Apenas le quedan fuerzas para seguir adelante. Su voluntad está puesta a prueba. ¿Qué le motiva para no desplomarse sobre una de las ondulantes dunas y abandonarse a su destino? ¿La fe? ¿Esperanzas que las divinidades celestiales lo salven y protejan con sus halos de santidad, alas de energía espiritual? ¿El recuerdo de sus seres queridos, su familia? ¿Su amante? ¿La gloria de un triunfo que no fue?

Casi arrastrándose por la caliente arena que le va quitando su último aliento, muy dentro sabe que no puede dejarse vencer por los infortunios que él mismo se ha buscado. En forma irreverente y casi clandestina. Es su orgullo. Estoicidad. Aún hay esperanza. Aunque cada minuto que pasa ésta se convierte en mera ilusión. Como los espejismos que ve a lo lejos, el sol iluminando los vahos calóricos reflejados en las arenas del aire.

Pero, ¿qué es un oasis?

La salvación para los navegantes del desierto y de los camellos que sólo necesitan poca agua para convertirse en barcos de lujo.

Entre verdeantes palmeras un pozo, una laguna de agua bebible que es la salvación y descanso de quienes se atreven a cruzar los desiertos. Es casi una iniciación. Sufrir para alcanzar la paz y la gloria. Salvar no sólo el cuerpo sino también la misma alma y renovar el espíritu de vida.

Y nuestro sediento, torturado personaje de esta historia, apenas con sus nebulosos ojos puede divisar las lejanas formas de las palmeras. ¿Será otro espejismo, otra equivocación que siga truncando toda nueva esperanza?
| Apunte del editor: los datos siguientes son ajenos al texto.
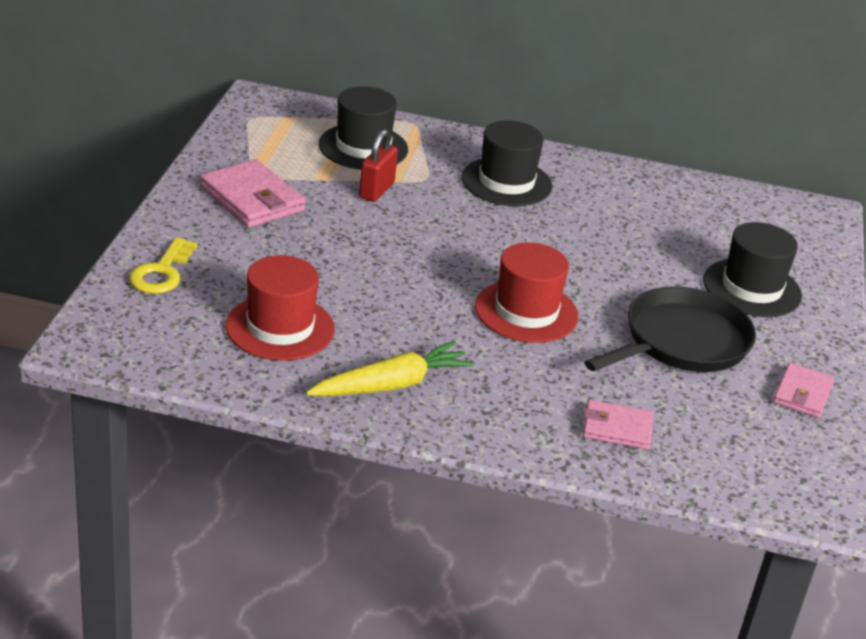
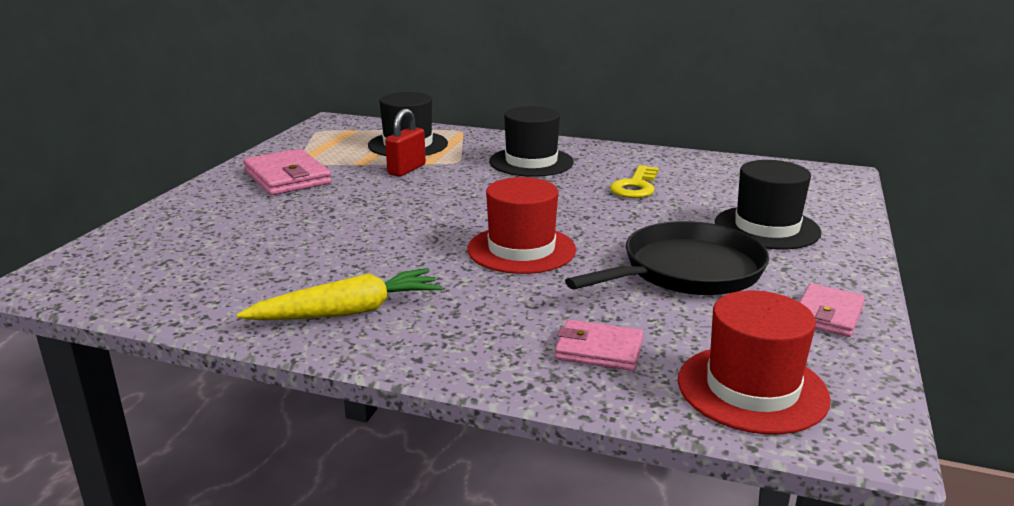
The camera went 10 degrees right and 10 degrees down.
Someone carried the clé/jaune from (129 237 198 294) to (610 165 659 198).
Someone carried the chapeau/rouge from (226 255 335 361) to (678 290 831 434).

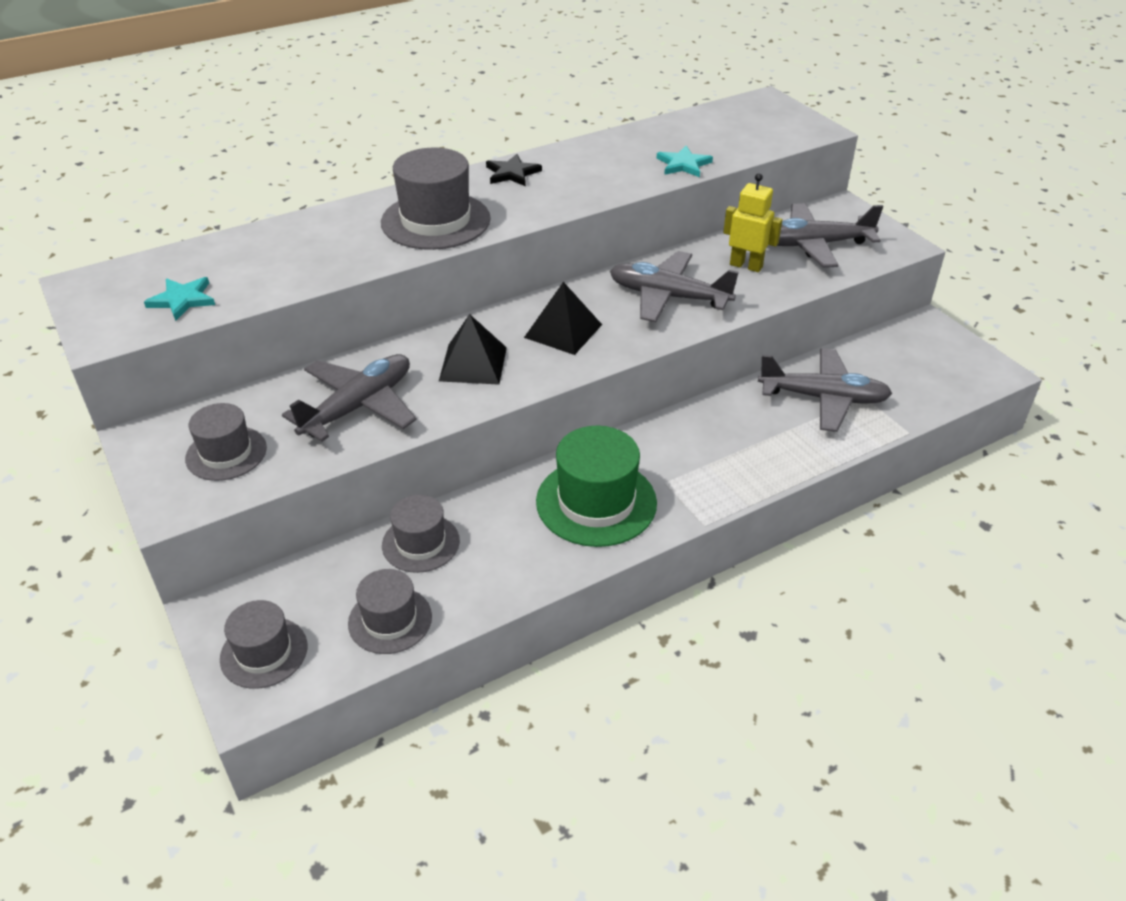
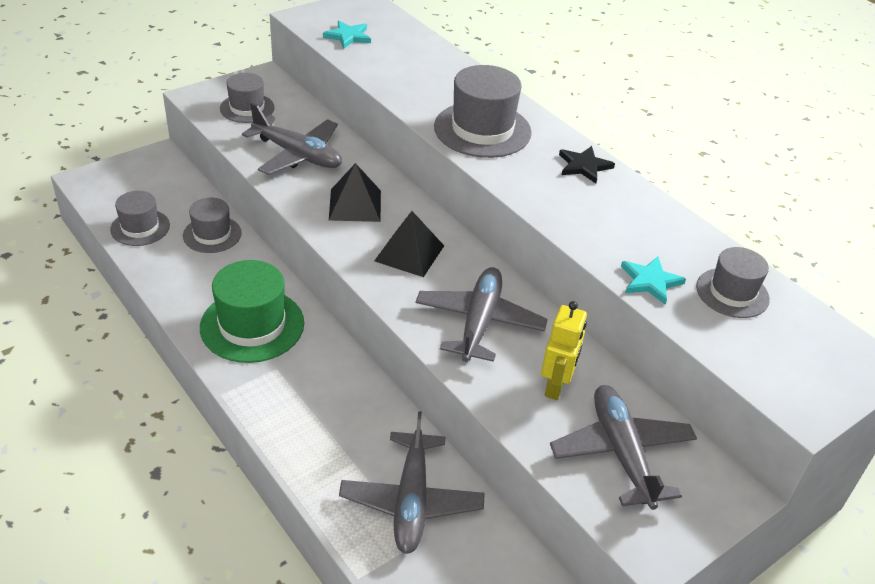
The camera went 80 degrees right and 0 degrees up.
Someone carried the chapeau/gris from (220 600 307 689) to (696 247 770 318).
No le queda otra sino seguir avanzando, arrastrarse penosamente, continuar su sufrimiento.

Pero las palmeras están allí, cada vez más cerca. Son varias, muchas, y parece que lo estaban esperando. Quiero llorar pero no puede. Al borde de su aliento final logra tocar las anillas rugosas de una de ellas, y comienza a reír, bueno, es un decir, casi a carcajadas. ¡Agua! Y se sumerge en esa laguna. Permanece mucho tiempo allí, pero sabe que sólo puede beber el refrescante líquido por sorbos. De otra manera su estómago, intestinos y corazón estallarían por el esfuerzo.

Pasan las horas y la brisa de las hojas de las palmeras lo reviven. Unos dátiles caídos, dulces, mitigan su hambre. No sabe a quién agradecer, si a las bondades celestiales o que no se dejó vencer por el infortunio.

Su mente recupera la capacidad de pensamiento. Duerme, descansa. Al día siguiente se pregunta: “¿Ahora qué hago? Estoy sólo. ¿Cómo regreso?”

La respuesta, como por arte de magia, lo premió: del otro lado del OASIS estaba la aldea.

Cualquier semejanza con nuestra actual realidad es pura…¿coincidencia?